For those who buy feed, be on the alert. It's mid July and there is a warm and dry forecast for most of the Midwest. The South continues to broil in hot temperatures as a major drought continues with little or no relief in sight. The vast majority of the corn crop is in good or excellent shape, though there is still one-third that is on the fringe. The weather the next two to four weeks could make the difference between a 163 or 143-bushel yield, or less. If dry weather from the South permeates north, prices could skyrocket. 

As a feed buyer, you want to mitigate the price you're going to pay for corn (or for that matter any feed), and also try to give yourself an opportunity to capture lower prices. We'll look at two methods in order to try to shift the risk. The first will be using paper. The second, and perhaps more important, is the combination of using cash marketing and paper. 

When it comes to using paper tools, you want to look at the possibility of buying futures, buying call options, or buying futures with a long put. All three of the strategies offer upside protection should feed prices move higher. You'll still need to purchase cash feed, so these three strategies do not lock in or manage your basis. What these strategies do is provide a way of shifting risk. The risk or concern with the futures position is that, if prices move down, you will experience margin calls and in essence be shifting dollars between lower cash prices for your commodity and margin call. A call option has a fixed risk component to it and could be a good safety valve in case weather is a factor. Buying futures and buying a put manages the upside against higher prices and also mitigates losses on your futures should the market move down. However, being long futures and long a put does not do away with the margin call requirements the futures position will require. 

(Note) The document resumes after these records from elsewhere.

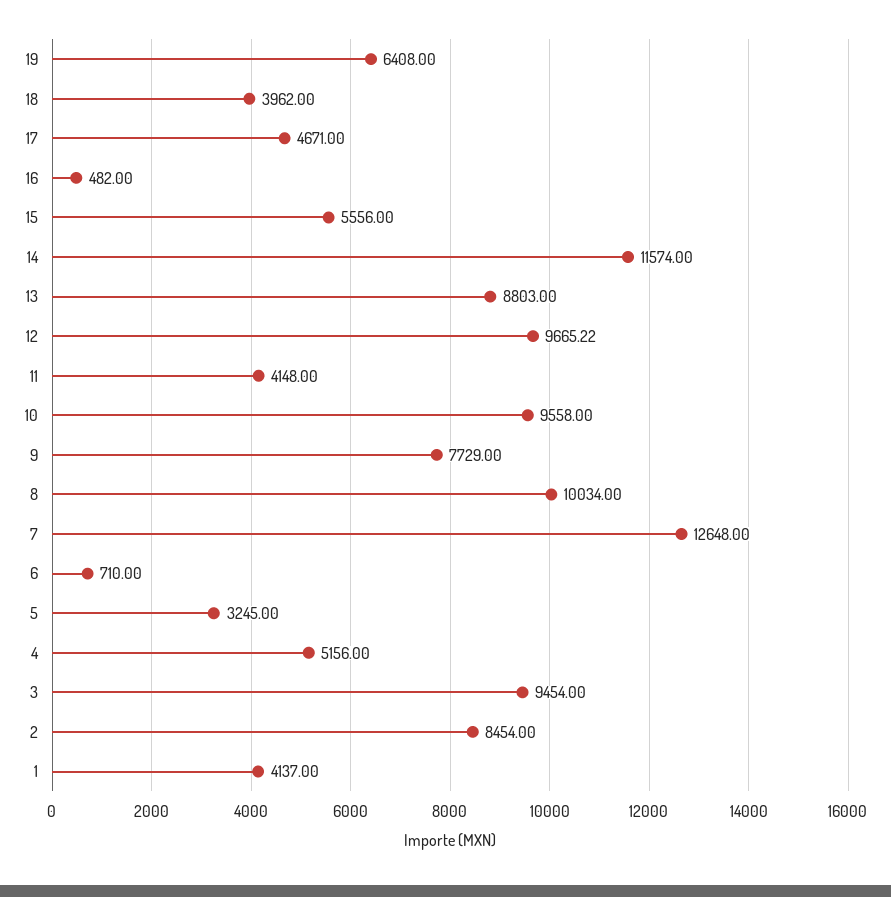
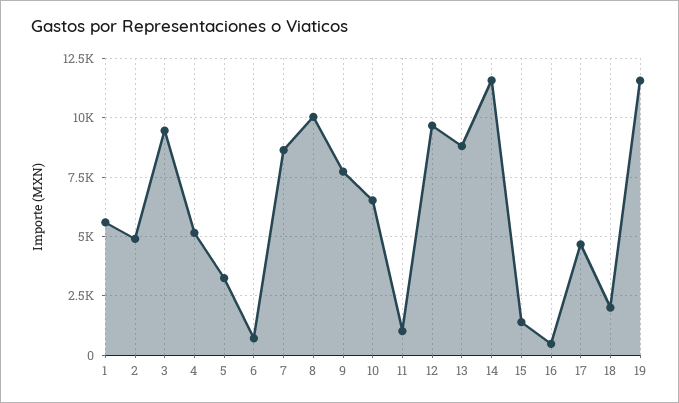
  {
-   "19": 6408,
+   "19": 11500,
-   "18": 3962,
+   "18": 2000,
    "17": 4671,
    "16": 482,
-   "15": 5556,
+   "15": 1500,
    "14": 11574,
    "13": 8803,
    "12": 9665.22,
-   "11": 4148,
+   "11": 1000,
-   "10": 9558,
+   "10": 6500,
    "9": 7729,
    "8": 10034,
-   "7": 12648,
+   "7": 8500,
    "6": 710,
    "5": 3245,
    "4": 5156,
    "3": 9454,
-   "2": 8454,
+   "2": 5000,
-   "1": 4137
+   "1": 5500
  }

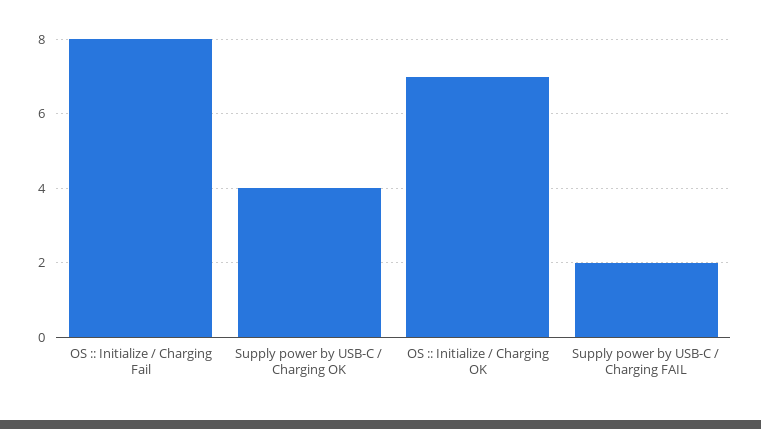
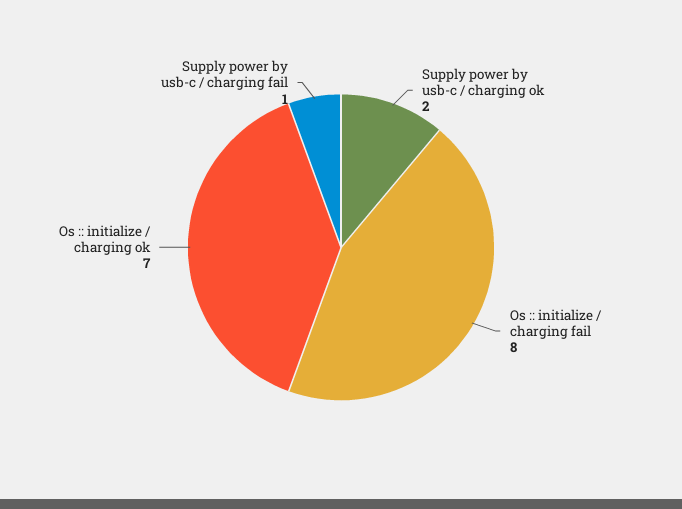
  {
    "OS :: Initialize / Charging Fail": 8,
-   "Supply power by USB-C / Charging OK": 4,
+   "Supply power by USB-C / Charging OK": 2,
    "OS :: Initialize / Charging OK": 7,
-   "Supply power by USB-C / Charging FAIL": 2
+   "Supply power by USB-C / Charging FAIL": 1
  }

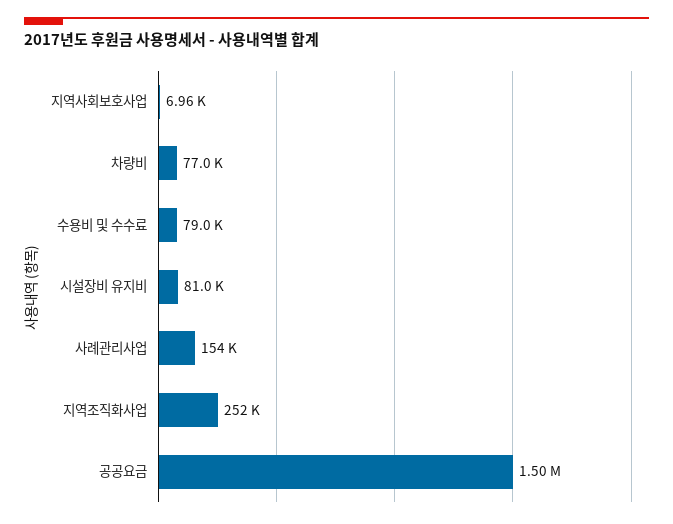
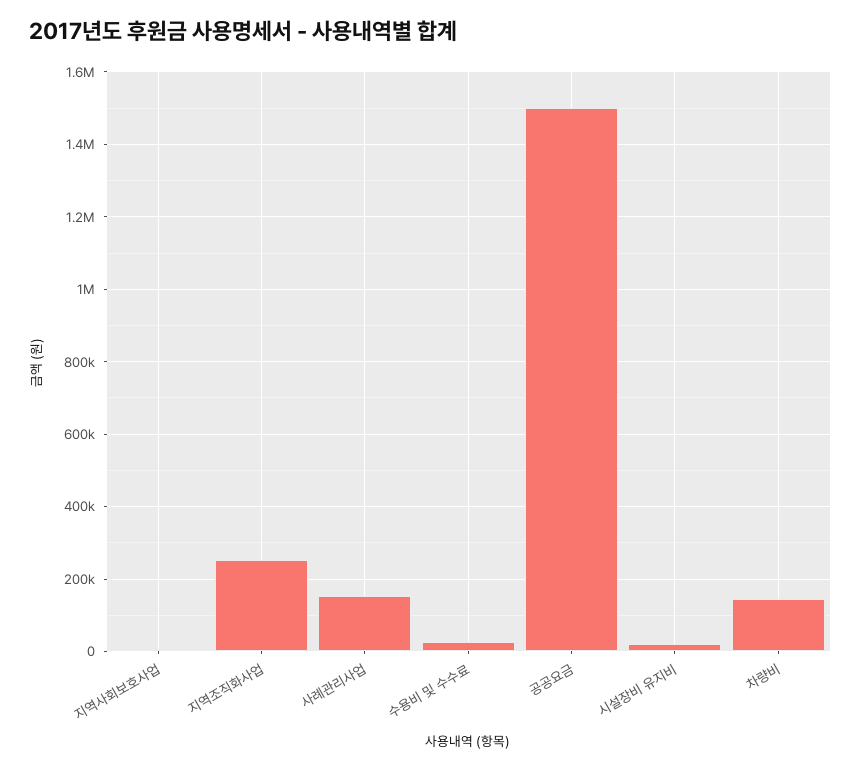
  {
    "지역사회보호사업": 6960,
-   "차량비": 77000,
+   "차량비": 140000,
-   "수용비 및 수수료": 79000,
+   "수용비 및 수수료": 20000,
-   "시설장비 유지비": 81000,
+   "시설장비 유지비": 20000,
    "사례관리사업": 154000,
    "지역조직화사업": 252000,
    "공공요금": 1500000
  }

A second strategy that livestock producers (buyers of corn) should use is to go ahead and book the corn now. You will be paying a high price compared to history, yet at the same time you'll have ownership, or at least a contract for corn or soybean meal. After booking the cash, then look at buying a put option. If prices falter and weather turns out to be conducive for crop growth, prices could take a significant slide. With hindsight, you'll have paid too much in the cash market, yet the put option provides an opportunity to gain value back in your favor, lessening your overall price for feed. The biggest advantage we see to this strategy is that, in times of uncertainty, you'll have ownership of the commodity, or at a minimum a contract. This puts you in front of all others who may be trying to seek the physical commodity in a bull market when supplies could become scarce and basis skyrockets.